Política Nacional de Educação Especial, determinada por Bolsonaro, preocupa pais, sociedade civil e Defensoria Pública

No dia 1º de outubro foi publicado no Diário Oficial da União (DOU) o Decreto nº 10.502, que instituiu a “Política Nacional de Educação Especial: Equitativa, Inclusiva e com Aprendizado ao Longo da Vida”. Na prática, o decreto modifica a atual Política Nacional de Educação Especial na Perspectiva da Educação Inclusiva, vigente desde 2008 e coloca a possibilidade de escolha, por parte da família, do local onde a criança com deficiência pode estudar: em escola regular ou em escola especial.

Para a defensora pública Mariana Lobo, supervisora do Núcleo de Direitos Humanos e Ações Coletivas da Defensoria, não se trata de “escolha” mas de uma perda de direitos da pessoa com deficiência. “O projeto fere a Constituição Federal (1988), que em seus objetivos fundamentais promover o bem de todos, sem preconceitos de origem, raça, sexo, cor e quaisquer outras formas de discriminação”, explica.

“O decreto prevê a possibilidade das chamadas escolas e salas de aulas especiais para pessoas com deficiência e também prevê uma linha de financiamento e investimento na criação desses locais. Isso vai contra a política de inclusão que temos hoje em consolidação em todo mundo. A Convenção Internacional de Direito da Pessoa com Deficiência, do qual o Brasil é um dos países signatários, e a Constituição Federal vedam a discriminação. Então, essa política está na contramão do que vem trabalhando ao longo dos anos tanto na política internacional, como na nacional”, reitera Mariana Lobo.

De acordo com a Lei Brasileira de Inclusão, também chamada de Estatuto da Pessoa com Deficiência (Lei 13.146/2015), as escolas de educação regular, pública e privada, devem assegurar condições necessárias para o pleno acesso, participação e aprendizagem dos estudantes com deficiência e transtornos globais do desenvolvimento em todas as atividades realizadas no contexto escolar. Em vigor desde 2016, a legislação garante uma série de direitos relacionados à acessibilidade, educação e saúde, além de estabelecer punições para atitudes discriminatórias.

Mesmo estando no papel, a solicitação de um cuidador na escola para os alunos com deficiência é uma das principais demandas que chegam até o Núcleo de Direitos Humanos e Ações Coletivas (Ndhac) da Defensoria Pública do Ceará. A dona de casa Roselia Laurindo da Silva, de 44 anos, foi uma das mães que procurou por esse direito para o filho de quatro anos e diagnosticado com Síndrome de Down e Transtorno do Aspecto Autista.

Ela avalia o decreto federal com preocupação. “Eu acho errado, porque como as crianças serão aceitas no mundo lá fora? Hoje já tem muito preconceito, as pessoas apontam para o meu filho e ficam comentando. Todo mundo precisa conviver com as diferenças e com esse decreto só vai piorar a segregação”, acredita.

A defensora pública ressalta que o primeiro indício de retrocesso do Decreto nº 10.502 está no fato de que a norma foi construída pelo Ministério da Educação (MEC) sem qualquer participação e consulta às entidades representativas do movimento das pessoas com deficiência, setores da sociedade civil, pessoas com deficiência, familiares e pesquisadoras(es) que investigam e contribuem para uma maior compreensão do complexo processo ensino-aprendizagem.

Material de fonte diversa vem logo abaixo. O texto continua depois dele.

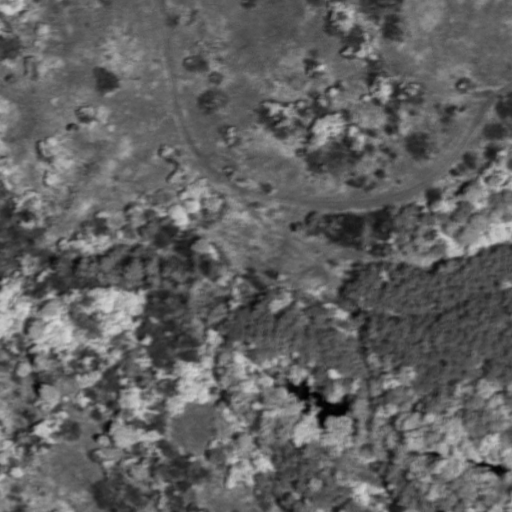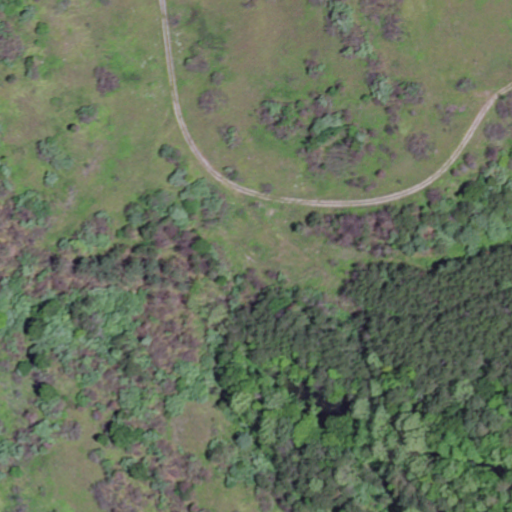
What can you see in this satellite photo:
road: (287, 202)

A Associação Fortaleza Azul divulgou uma carta aberta sobre o tema. “A escola regular é um direito de todas e todos e a inclusão escolar deve ser realizada na rede regular de ensino, podendo ser criados espaços específicos para tornar a inclusão escolar mais efetiva, de molde a permitir o atendimento das necessidades de cada aluno visando a qualidade da educação na rede regular de ensino. Nós, enquanto Associação, entendemos que a nova PNEE deve ser analisada do ponto de vista jurídico-social-educacional e, para tanto, estamos estudando os efetivos efeitos que a PNEE trouxe ou trará à inclusão no ensino, nos mantendo, paralelamente, vigilantes para combater qualquer forma de desvirtuamento do Ordenamento Jurídico em desfavor das pessoas com transtorno do espectro autista”, destaca a carta.

Amicus Curiae – As defensorias públicas de 11 estados brasileiros e do Distrito Federal ingressaram no Supremo Tribunal Federal (STF) como amici curiae em ação que questiona a nova política de educação especial instituída pelo Decreto 10.502. Assinam o pedido de admissão como amicus curiae as defensorias de São Paulo, Bahia, Rio de Janeiro, Amazonas, Ceará, Espírito Santo, Goiás, Minas Gerais, Pernambuco, Rio Grande do Sul, Tocantins e Distrito Federal.